La volonté rassembleuse de Laurent Wauquiez "amputée de façon nette" par le départ de Xavier Bertrand

Frédéric Saint Clair, spécialiste de la droite, "ne pense pas que Valérie Pécresse et Alain Juppé restent longtemps dans le giron de LR si la droitisation se confirme". Il a livré ses analyses à franceinfo lundi, après le départ de Xavier Bertrand des Républicains. 

Xavier Bertrand le 13 juin 2017 à Crest (Drôme). 
Xavier Bertrand le 13 juin 2017 à Crest (Drôme).  (CHRISTOPHE ESTASSY / CITIZENSIDE)

Xavier Bertrand, le président des Hauts-de-France, a annoncé lundi 11 décembre qu'il quittait "définitivement" Les Républicains, au lendemain de l'élection de Laurent Wauquiez à la tête du parti, dès le premier tour. "Il y a du fait de cette fracture forte et de l'incapacité de la droite qui est amputée de toute sa partie libérale d'être vraiment proactive, une volonté de chacun d'exister par soi-même", a estimé sur franceinfo Fréderic Saint Clair, analyste politique et spécialiste de la droite.

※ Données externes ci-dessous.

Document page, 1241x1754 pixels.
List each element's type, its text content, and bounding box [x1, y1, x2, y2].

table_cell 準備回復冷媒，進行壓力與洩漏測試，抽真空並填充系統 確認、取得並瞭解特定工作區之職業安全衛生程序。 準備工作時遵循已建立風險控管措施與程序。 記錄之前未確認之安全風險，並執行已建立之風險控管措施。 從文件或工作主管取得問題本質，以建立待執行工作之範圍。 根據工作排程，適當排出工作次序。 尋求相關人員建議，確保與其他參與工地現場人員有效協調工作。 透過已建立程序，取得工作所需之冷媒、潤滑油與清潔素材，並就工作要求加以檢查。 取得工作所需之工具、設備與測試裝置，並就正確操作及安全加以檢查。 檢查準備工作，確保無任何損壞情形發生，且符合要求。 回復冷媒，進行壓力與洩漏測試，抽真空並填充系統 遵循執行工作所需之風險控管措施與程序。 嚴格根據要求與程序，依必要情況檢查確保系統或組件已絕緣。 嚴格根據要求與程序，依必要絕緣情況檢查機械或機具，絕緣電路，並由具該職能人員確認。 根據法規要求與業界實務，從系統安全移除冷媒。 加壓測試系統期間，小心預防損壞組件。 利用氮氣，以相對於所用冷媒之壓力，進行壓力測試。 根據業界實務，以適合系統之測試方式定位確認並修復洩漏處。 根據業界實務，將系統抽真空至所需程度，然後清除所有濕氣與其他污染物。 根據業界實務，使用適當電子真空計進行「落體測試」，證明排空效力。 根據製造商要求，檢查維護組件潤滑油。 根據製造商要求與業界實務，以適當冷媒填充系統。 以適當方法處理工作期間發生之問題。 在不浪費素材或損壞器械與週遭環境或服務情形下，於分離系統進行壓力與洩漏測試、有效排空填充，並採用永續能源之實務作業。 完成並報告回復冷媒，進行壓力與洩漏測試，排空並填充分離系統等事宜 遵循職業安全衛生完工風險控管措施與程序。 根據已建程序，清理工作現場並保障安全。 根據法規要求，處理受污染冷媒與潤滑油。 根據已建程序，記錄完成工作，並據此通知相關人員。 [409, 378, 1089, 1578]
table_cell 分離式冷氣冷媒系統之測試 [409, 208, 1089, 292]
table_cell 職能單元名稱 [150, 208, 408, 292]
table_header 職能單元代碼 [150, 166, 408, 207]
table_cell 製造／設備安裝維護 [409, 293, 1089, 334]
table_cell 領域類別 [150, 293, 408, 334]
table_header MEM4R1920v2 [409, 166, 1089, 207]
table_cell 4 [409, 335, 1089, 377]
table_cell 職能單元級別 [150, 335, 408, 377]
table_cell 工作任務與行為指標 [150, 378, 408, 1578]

franceinfo : Y a-t-il deux droites irréconciliables ?

Fréderic Saint Clair : Le caractère irréconciliable est extrêmement dépendant des échéances électorales. En l'absence d'échéances électorales de court terme, les fractures sont beaucoup plus visibles. Cette coupure idéologique entre la droite modérée et la droite autoritaire, ou forte, a pris un tour très particulier, parce qu'une partie de la droite est aux manettes, à l'Économie, au budget, le Premier ministre.

Y a-t-il aussi des questions de personnes ?

Il y a bien évidemment des questions de personnes, et on ne peut pas ne pas imaginer que la prise de décision de Xavier Bertrand ne soit pas en partie une posture personnelle, une volonté de rester isolé, de rester seul, de voir venir, d'attendre éventuellement le moment opportun pour lancer un mouvement, pour en rallier un autre. Il y a du fait de cette fracture forte et de l'incapacité de la droite qui est amputée de toute sa partie libérale d'être vraiment proactive, une volonté de chacun, des individualités, d'exister par soi-même.

Est-ce une façon pour Xavier Bertand de parier sur un échec de Laurent Wauquiez ?

Clairement. Une façon de minimiser tout d'abord. C'est une famille politique qu'il ne reconnaît plus vraiment. Je pense qu'il y a une part de sincérité qu'il ne faut pas écarter. Il y a une vraie droitisation de Les Républicains, assumée. Il y a une distance idéologique entre un certain nombre de barons : Xavier Bertrand, mais aussi Valérie Pécresse et Alain Juppé. Et cette volonté de recréer une autre droite plus conforme à ce qu'ils ont connu par le passé, avec la petite parenthèse Sarkozy sur le côté, une volonté d'avoir une droite beaucoup plus centriste. Le problème c'est que cette droite existe déjà, elle est à La République en marche.

La volonté de rassemblement affichée par Laurent Wauquiez est-elle rendue encore plus difficile aujourd'hui ?

Elle est amputée de façon nette par le départ de Xavier Bertrand. Elle va ensuite être amputée par les prises de position successives d'autres barons de la droite. On a déjà entendu le mouvement émerger de Christian Estrosi, je ne pense pas que Valérie Pécresse et Alain Juppé restent longtemps dans le giron de LR si la droitisation se confirme.